Als er den Salon betritt, wandern seine Augen zufrieden über die leere Stuhlreihe auf der Männerseite. Alles ist so wie immer. Topfpflanzen in Kübeln, Haarbüschel am Boden, gerahmte Hollywood-Starportraits zwischen den großen Wandspiegeln. Gegenüber die unvermeidlichen, in Illustrierte vertieften Damen um die 40, unter Trockenhauben schmorend. Niemand scheint ihn zu beachten. Ob man wie Pierce Brosnan aussehen muss, um beim Eintreten in den Salon aus apathisch-desinteressierten Damen zappelig-nervöse Groupies zu machen?, phantasiert er gegen das quälende Bewusstsein von der eigenen Durchschnittlichkeit an. Hier beim Friseur verspürte er zu gerne die Aura des Besonderen, die ihm feminine Zuwendung einbrächte.

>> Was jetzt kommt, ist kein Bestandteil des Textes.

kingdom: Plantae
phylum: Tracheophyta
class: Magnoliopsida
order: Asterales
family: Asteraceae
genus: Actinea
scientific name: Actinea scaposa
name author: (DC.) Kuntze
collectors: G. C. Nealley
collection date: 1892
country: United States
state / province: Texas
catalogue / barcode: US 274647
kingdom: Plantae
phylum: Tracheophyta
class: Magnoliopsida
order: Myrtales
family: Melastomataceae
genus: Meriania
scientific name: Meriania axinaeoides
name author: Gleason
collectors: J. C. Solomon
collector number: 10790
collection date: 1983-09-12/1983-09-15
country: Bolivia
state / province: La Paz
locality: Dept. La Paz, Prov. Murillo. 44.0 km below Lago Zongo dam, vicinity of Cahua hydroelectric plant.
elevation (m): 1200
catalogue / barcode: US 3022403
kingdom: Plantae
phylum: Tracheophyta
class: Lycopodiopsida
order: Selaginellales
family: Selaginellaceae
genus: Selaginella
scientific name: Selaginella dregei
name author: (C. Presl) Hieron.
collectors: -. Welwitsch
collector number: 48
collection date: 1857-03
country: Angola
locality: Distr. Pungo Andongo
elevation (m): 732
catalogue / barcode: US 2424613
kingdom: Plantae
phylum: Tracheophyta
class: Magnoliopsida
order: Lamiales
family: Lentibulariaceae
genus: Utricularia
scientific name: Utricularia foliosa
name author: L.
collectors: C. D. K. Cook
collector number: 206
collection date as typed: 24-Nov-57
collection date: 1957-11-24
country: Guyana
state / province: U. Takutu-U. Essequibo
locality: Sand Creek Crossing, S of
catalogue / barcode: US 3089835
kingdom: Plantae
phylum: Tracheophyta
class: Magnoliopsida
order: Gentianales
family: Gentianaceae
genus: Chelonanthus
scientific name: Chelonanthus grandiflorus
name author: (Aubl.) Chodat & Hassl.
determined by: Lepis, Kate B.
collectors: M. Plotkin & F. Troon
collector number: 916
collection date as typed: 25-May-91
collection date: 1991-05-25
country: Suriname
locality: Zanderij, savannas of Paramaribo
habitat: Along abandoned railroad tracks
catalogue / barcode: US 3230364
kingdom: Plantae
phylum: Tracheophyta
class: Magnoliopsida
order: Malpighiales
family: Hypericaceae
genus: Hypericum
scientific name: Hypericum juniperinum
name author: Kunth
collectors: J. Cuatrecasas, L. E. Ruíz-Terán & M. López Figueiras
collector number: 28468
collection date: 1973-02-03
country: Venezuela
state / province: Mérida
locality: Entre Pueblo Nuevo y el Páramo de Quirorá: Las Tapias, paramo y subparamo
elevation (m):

Dann das Zupfen zweier Hände an den Jackenärmeln. Atemhauch weht seinen Nacken an. Sie hängt seine Jacke an die Garderobe, sie fordert auf sich zu setzen und blickt ihm direkt in die Augen. Aufgeworfene Lippen schimmern ihm entgegen. Sämtliche Trockenhauben und Groupies sind fürs erste vergessen. Er weiß: Diese neue, gut 20 Jahre jüngere Friseuse, wird mit Schere und Kamm ein strenges Regiment führen. Fügt er sich willig, werden sie beide gut miteinander klarkommen. Wie langweilig. Schon spürt er dieses Jucken, den Reiz zu einer Spielpartie Provopoly.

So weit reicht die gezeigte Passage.